As part of this transition, we will launch a re-designed washingtontimes.com website that will feature blogs and other tools that help us get breaking news stories to our audience faster. We will be alert for ways to use interactive charts and graphics to make news and information easy to understand.

We will be attuned to our audience’s interests. We will focus on political issues and other subjects that we know our audience is interested in, and we will look for compelling ways to give them important news and information that they cannot get anywhere else. We will stay in touch with our audience’s interests not only through their feedback, but also through research. Because we know our audience believes in personal freedom, free markets, limited government, and traditional values, we will closely cover stories about those subjects. We will also specialize in stories about national security and defense, cybersecurity, diplomacy, energy, and international developments such as the threat of terrorism and the rise of China.

We will make our Commentary section a must-read source of insightful and informative opinion from a conservative perspective. We will offer solutions rather than complaints, and they will be timely and pertinent to the subjects that people are talking about.

We will develop columns devoted to Libertarian viewpoints, tea party opinions, the latest think tank research, and what young conservatives (particularly those on college campuses) are talking about. We will also add blogger voices to provide online commentary.

We will devote our resources to areas where we can stand out and add value. In addition to covering national political and social issues, we will continue our distinctive coverage of football, baseball, hockey, and other sports that are popular with our readers. In our local coverage, we will favor stories about local issues put in a national context, so that our online audience from California to Florida will also find them informative and useful.

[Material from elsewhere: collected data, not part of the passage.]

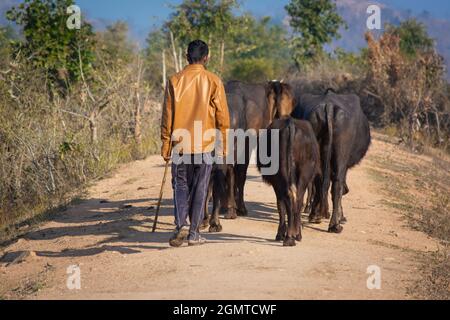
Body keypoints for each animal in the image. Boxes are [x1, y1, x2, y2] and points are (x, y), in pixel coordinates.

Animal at [256, 116, 320, 246]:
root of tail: (290, 124)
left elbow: (281, 206)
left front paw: (281, 233)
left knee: (292, 199)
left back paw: (290, 236)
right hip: (301, 176)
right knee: (296, 199)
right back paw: (294, 235)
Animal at [292, 89, 372, 232]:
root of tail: (328, 106)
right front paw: (341, 215)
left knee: (320, 181)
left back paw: (316, 215)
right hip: (341, 153)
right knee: (336, 184)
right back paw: (335, 224)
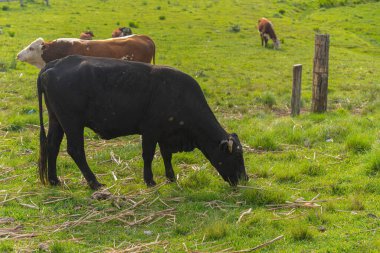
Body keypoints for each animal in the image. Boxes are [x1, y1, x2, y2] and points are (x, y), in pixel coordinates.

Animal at [37, 55, 248, 190]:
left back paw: (54, 180)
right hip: (72, 123)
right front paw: (150, 180)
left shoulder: (165, 133)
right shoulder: (150, 131)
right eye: (237, 157)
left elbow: (166, 156)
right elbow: (148, 155)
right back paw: (94, 183)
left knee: (52, 146)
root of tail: (55, 63)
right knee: (75, 150)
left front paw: (171, 178)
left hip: (56, 120)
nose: (245, 179)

We will offer a mobile site that loads quickly, is simple and easy-to-read, and includes our most exclusive and important stories. It will be continuously updated throughout the day, and provide the content most people expect on smartphones: quick, brief updates on what’s happening in the news, and a portal into additional content.

We will also create a tablet app that is rich in content and features.

We will welcome and encourage audience feedback by spotlighting it when comments reach high levels. Sometimes stories become a forum for debates that are as interesting as our stories. We will show our readers that we appreciate feedback.

We will support and encourage reader-generated content. Our popular Communities section is a great example of how we can provide a home for audiences with like-minded interests. We will look for opportunities to create more such homes.

We will utilize social media to promote and distribute our content and The Washington Times brand. Our best stories will be aggressively promoted via social media tools, and we will be alert to new technologies and adjust as necessary to the dynamic environment in which we’re competing. We will continuously improve.

We will promote The Times’ expertise through our reporters, columnists, and editors on television, radio, and online. We will encourage our staff to develop their own online brands along with ours. We will grow our own stars.

In a media environment in which trust in the news media has never been lower, we will be a news organization that can be trusted to report important stories that others won’t. We will be The Washington Times 3.0.